## Task statement
In this exercise, every entry is to be transcribed exactly as written.

## The records
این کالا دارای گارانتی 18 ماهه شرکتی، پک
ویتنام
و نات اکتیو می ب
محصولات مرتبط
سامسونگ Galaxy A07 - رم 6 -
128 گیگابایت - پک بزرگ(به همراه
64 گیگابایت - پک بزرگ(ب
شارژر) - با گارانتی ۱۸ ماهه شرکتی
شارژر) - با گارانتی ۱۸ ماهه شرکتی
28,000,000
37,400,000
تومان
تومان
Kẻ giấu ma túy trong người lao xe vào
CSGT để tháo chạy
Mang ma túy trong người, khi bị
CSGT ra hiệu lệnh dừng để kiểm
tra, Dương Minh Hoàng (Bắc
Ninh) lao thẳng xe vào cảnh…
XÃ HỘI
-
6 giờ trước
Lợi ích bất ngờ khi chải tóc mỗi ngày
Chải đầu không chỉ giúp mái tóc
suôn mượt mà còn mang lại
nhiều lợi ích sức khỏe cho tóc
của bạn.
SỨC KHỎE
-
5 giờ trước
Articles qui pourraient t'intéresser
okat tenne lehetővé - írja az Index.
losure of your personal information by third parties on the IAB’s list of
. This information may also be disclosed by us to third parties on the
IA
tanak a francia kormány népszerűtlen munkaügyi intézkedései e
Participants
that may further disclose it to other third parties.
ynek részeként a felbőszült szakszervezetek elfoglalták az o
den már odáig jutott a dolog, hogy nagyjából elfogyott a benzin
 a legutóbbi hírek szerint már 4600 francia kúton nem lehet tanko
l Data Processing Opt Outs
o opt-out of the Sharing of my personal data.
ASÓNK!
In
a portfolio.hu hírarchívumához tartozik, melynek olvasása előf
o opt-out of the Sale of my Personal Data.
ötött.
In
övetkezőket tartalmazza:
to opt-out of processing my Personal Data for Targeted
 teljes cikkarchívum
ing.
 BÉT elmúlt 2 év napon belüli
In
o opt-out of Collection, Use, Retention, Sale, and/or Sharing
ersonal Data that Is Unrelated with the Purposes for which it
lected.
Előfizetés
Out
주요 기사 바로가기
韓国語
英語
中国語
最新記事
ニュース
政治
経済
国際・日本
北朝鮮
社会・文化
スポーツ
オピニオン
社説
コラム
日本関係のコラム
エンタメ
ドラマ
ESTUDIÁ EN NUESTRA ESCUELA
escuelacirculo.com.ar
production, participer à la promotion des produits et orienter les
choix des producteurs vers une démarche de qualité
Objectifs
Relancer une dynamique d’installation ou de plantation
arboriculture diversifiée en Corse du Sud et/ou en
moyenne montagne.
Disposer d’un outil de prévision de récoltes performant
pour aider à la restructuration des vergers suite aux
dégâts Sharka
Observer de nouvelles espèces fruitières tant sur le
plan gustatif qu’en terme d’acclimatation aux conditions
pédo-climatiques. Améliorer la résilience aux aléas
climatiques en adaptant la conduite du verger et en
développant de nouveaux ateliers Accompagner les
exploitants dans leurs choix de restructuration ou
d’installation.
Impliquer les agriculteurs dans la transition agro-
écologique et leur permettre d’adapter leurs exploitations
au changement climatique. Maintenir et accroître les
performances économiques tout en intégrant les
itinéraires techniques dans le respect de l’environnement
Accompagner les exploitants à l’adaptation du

## Reply
این کالا دارای گارانتی 18 ماهه شرکتی، پک
ویتنام
و نات اکتیو می ب
محصولات مرتبط
سامسونگ Galaxy A07 - رم 6 -
128 گیگابایت - پک بزرگ(به همراه
64 گیگابایت - پک بزرگ(ب
شارژر) - با گارانتی ۱۸ ماهه شرکتی
شارژر) - با گارانتی ۱۸ ماهه شرکتی
28,000,000
37,400,000
تومان
تومان
Kẻ giấu ma túy trong người lao xe vào
CSGT để tháo chạy
Mang ma túy trong người, khi bị
CSGT ra hiệu lệnh dừng để kiểm
tra, Dương Minh Hoàng (Bắc
Ninh) lao thẳng xe vào cảnh…
XÃ HỘI
-
6 giờ trước
Lợi ích bất ngờ khi chải tóc mỗi ngày
Chải đầu không chỉ giúp mái tóc
suôn mượt mà còn mang lại
nhiều lợi ích sức khỏe cho tóc
của bạn.
SỨC KHỎE
-
5 giờ trước
Articles qui pourraient t'intéresser
okat tenne lehetővé - írja az Index.
losure of your personal information by third parties on the IAB’s list of
. This information may also be disclosed by us to third parties on the
IA
tanak a francia kormány népszerűtlen munkaügyi intézkedései e
Participants
that may further disclose it to other third parties.
ynek részeként a felbőszült szakszervezetek elfoglalták az o
den már odáig jutott a dolog, hogy nagyjából elfogyott a benzin
 a legutóbbi hírek szerint már 4600 francia kúton nem lehet tanko
l Data Processing Opt Outs
o opt-out of the Sharing of my personal data.
ASÓNK!
In
a portfolio.hu hírarchívumához tartozik, melynek olvasása előf
o opt-out of the Sale of my Personal Data.
ötött.
In
övetkezőket tartalmazza:
to opt-out of processing my Personal Data for Targeted
 teljes cikkarchívum
ing.
 BÉT elmúlt 2 év napon belüli
In
o opt-out of Collection, Use, Retention, Sale, and/or Sharing
ersonal Data that Is Unrelated with the Purposes for which it
lected.
Előfizetés
Out
주요 기사 바로가기
韓国語
英語
中国語
最新記事
ニュース
政治
経済
国際・日本
北朝鮮
社会・文化
スポーツ
オピニオン
社説
コラム
日本関係のコラム
エンタメ
ドラマ
ESTUDIÁ EN NUESTRA ESCUELA
escuelacirculo.com.ar
production, participer à la promotion des produits et orienter les
choix des producteurs vers une démarche de qualité
Objectifs
Relancer une dynamique d’installation ou de plantation
arboriculture diversifiée en Corse du Sud et/ou en
moyenne montagne.
Disposer d’un outil de prévision de récoltes performant
pour aider à la restructuration des vergers suite aux
dégâts Sharka
Observer de nouvelles espèces fruitières tant sur le
plan gustatif qu’en terme d’acclimatation aux conditions
pédo-climatiques. Améliorer la résilience aux aléas
climatiques en adaptant la conduite du verger et en
développant de nouveaux ateliers Accompagner les
exploitants dans leurs choix de restructuration ou
d’installation.
Impliquer les agriculteurs dans la transition agro-
écologique et leur permettre d’adapter leurs exploitations
au changement climatique. Maintenir et accroître les
performances économiques tout en intégrant les
itinéraires techniques dans le respect de l’environnement
Accompagner les exploitants à l’adaptation du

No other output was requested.